Employees are the wild cards in this deal. The culture shock may be intense for the average IBMer who wakes up to find he or she is now part of a Chinese company that wants to push its desktop business into fast-forward mode. One report from the trenches last week said that people were "freaking out" at the prospect.Fresh spark for some

On the other hand, said Reynolds, some employees may find it rejuvenating to go to bed as the black sheep of Armonk, N.Y., and awaken as Beijing's golden child. A new, more aggressive charter and flexibility under Lenovo might be bracing for many. No doubt many desktop engineers will welcome the challenge to design a truly hot consumer PC.

Outwardly, the new company will retain an IBM look and feel — for a while anyway. No layoffs, pay cuts or changes in facilities are expected while the new venture gets its feet on the ground. But, said Reynolds, "The new company will accept low profits, but there has to be growth. If the growth is not there, there will be changes and cuts."

CEO Palmisano explained the sale by saying that the PC business is now all about scale. True. But that's not to say innovation and profits don't count. The PC is not dead just because one of its progenitors has dumped it. The world's largest chip and software companies are proof of how much life is left in this box. Intel and Microsoft will continue to drive much of this innovation, and thus reap the lion's share of the sector's profits.

Innovation comes harder for top-tier OEMs weighed down with supply chains moving heavy volumes of products and negotiating complex relationships with suppliers and channels. Indeed, the largest OEMs are becoming relatively slow and risk-averse. More and more, innovation may come from partnerships between alternative brands (say, Wal-Mart or Verizon), technology suppliers and no-name design firms — but that's another story.
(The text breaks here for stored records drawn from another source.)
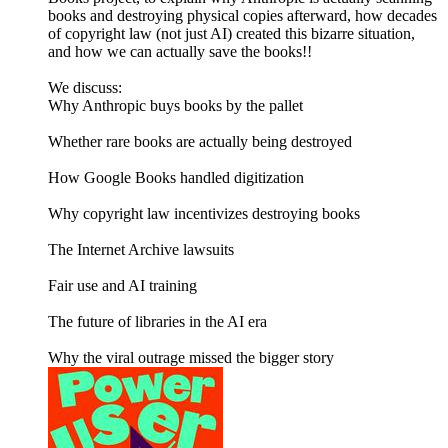
books and destroying physical copies afterward, how decades
of copyright law (not just AI) created this bizarre situation,
and how we can actually save the books!!
We discuss:
Why Anthropic buys books by the pallet
Whether rare books are actually being destroyed
How Google Books handled digitization
Why copyright law incentivizes destroying books
The Internet Archive lawsuits
Fair use and AI training
The future of libraries in the AI era
Why the viral outrage missed the bigger story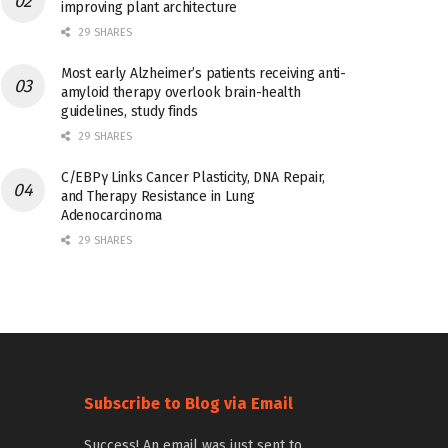
improving plant architecture
29 SHARES
Most early Alzheimer’s patients receiving anti-
amyloid therapy overlook brain-health
guidelines, study finds
29 SHARES
C/EBPγ Links Cancer Plasticity, DNA Repair,
and Therapy Resistance in Lung
Adenocarcinoma
29 SHARES
Subscribe to Blog via Email
Success! An email was just sent to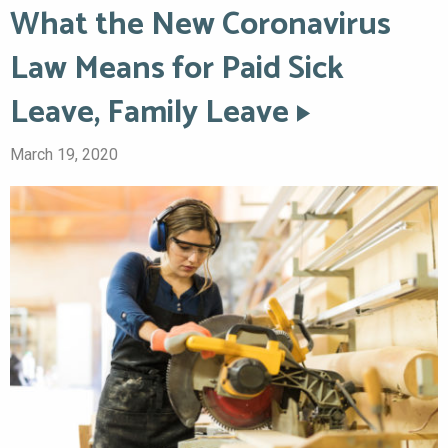
What the New Coronavirus
Law Means for Paid Sick
Leave, Family Leave
March 19, 2020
In the short term, analysts foresee a lull between hardware refresh cycles that could be the first test for the new competitive landscape IBM created last week."We expect a slowdown in the PC market in 2006. It will be quite brutal, with wholesale cost cutting," Reynolds said. "By getting out now, IBM gets a better price for the division and the new company gets a chance to get its feet on the ground before this hits."

In the long term, both China and the PC have a long runway.